Boyd, a blind woman, was fired in August 2003 as director of Pennsylvania's Bureau of Blindness and Visual Services. The state said it was for her job performance.

Yet, after a two-week trial, a jury ruled that Boyd was discriminated against because of her blindness.

"Anyone who knows Christine knows that she has dedicated her life to helping the blind," says Arch Stokes, the Atlanta-based attorney who represented her and has litigated employment cases in 30 states. "You cannot question her commitment."

Like most American workers, Boyd was an "at-will" employee. That's an intimidating-sounding phrase that means you can be fired at any time for a good reason, a bad reason or no reason at all.

It also means you can leave your employer for another company any time you wish.

But it doesn't mean that an employer can violate state or federal civil rights to fire you. Various laws protect workers based on their race, age, gender, nationality, religious affiliation or disability. There are laws even to protect corporate or governmental whistle-blowers.

"Ten years ago, I think the at-will clause made workers feel vulnerable," says Richard Paul, an employment attorney. "But they seem to have learned to accept it. I don't think they like it, but they also don't feel that employers will fire them just because they can."

Boone had been appointed to her job by former Gov. Tom Ridge, and the state would have been within its right to fire her or replace her without offering a reason.

But officials fired her for alleged insubordination. They claimed that Boone refused to enforce an office policy that reduced federal benefits to blind individuals if they won college scholarships.

Later the state compounded the mistake by sending out letters that said Boone had been doing a disservice to the blind community.

"That's the worst thing they could have said to someone like Christine," says Stokes. "You have to know that when Christine got to be the right age, she told her mother she wanted to join the Girl Scouts. Her mother said she could get into a Girl Scout group for the blind, but she insisted on being in the regular group. She has spent her entire life trying to help the disabled become able."

That meant, he said, that she often looked for long-term solutions to helping blind individuals rather than resorting to quick-fixes that would build statistics to assure federal funding of programs for the blind in Pennsylvania.
Stokes said she supported Braille literacy programs for young blind people, realizing that they would stand a much greater chance of obtaining an education and entering the work force. Yet, she would have gotten as much credit from the federal government if she had just given a white cane to blind individual after blind individual without regard to how they would fit into society, he said.

"She was an assertive, independent blind woman and that bothered some people," he said.

The jury agreed that Boone had been discriminated against because of her blindness and was not fired for her job performance.

The at-will provision that exists in 49 states was born at the dawn of the industrial revolution to allow companies to reduce payroll when they saw fit.

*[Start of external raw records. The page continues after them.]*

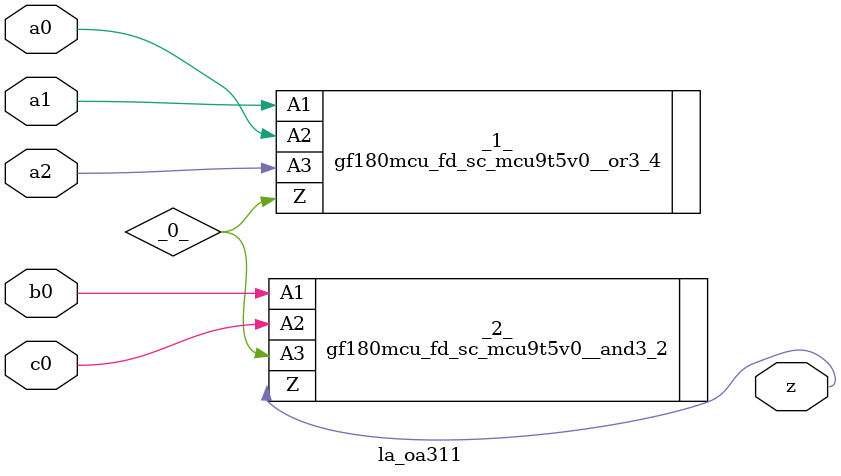
<source format=v>

/* Generated by Yosys 0.37 (git sha1 a5c7f69ed, clang 14.0.0-1ubuntu1.1 -fPIC -Os) */

module la_oa311(a0, a1, a2, b0, c0, z);
  wire _0_;
  input a0;
  wire a0;
  input a1;
  wire a1;
  input a2;
  wire a2;
  input b0;
  wire b0;
  input c0;
  wire c0;
  output z;
  wire z;
  gf180mcu_fd_sc_mcu9t5v0__or3_4 _1_ (
    .A1(a1),
    .A2(a0),
    .A3(a2),
    .Z(_0_)
  );
  gf180mcu_fd_sc_mcu9t5v0__and3_2 _2_ (
    .A1(b0),
    .A2(c0),
    .A3(_0_),
    .Z(z)
  );
endmodule

</source>
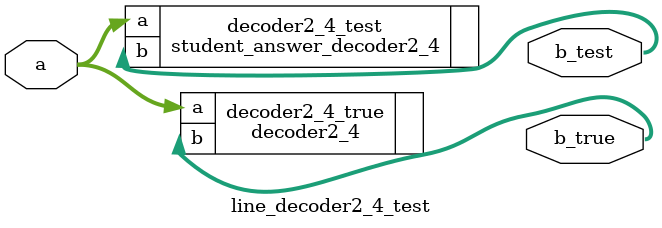
<source format=v>
module line_decoder2_4_test(
	input		[1:0]	a,
	output	wire	[3:0]	b_true,
	output	wire	[3:0]	b_test
);

decoder2_4 decoder2_4_true(
	.a(a),
	.b(b_true)
);

student_answer_decoder2_4 decoder2_4_test(
	.a(a),
	.b(b_test)
);


endmodule
</source>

Aside from collective-bargaining agreements, there was little to prevent employers from firing workers whenever they wanted until federal and state civil rights legislation surfaced in the 1960s. At that time, it became illegal to discriminate against a spectrum of human characteristics that people have no control over.

"Some people may get worried when they hear at-will, but I don't see any economic value to firing people when you consider how much a company spends to recruit and train their workers," Paul says. "I think employers rightly look at the at-will clause as a tool when it comes to contracts, but I don't think they're going to fire people without a good reason these days."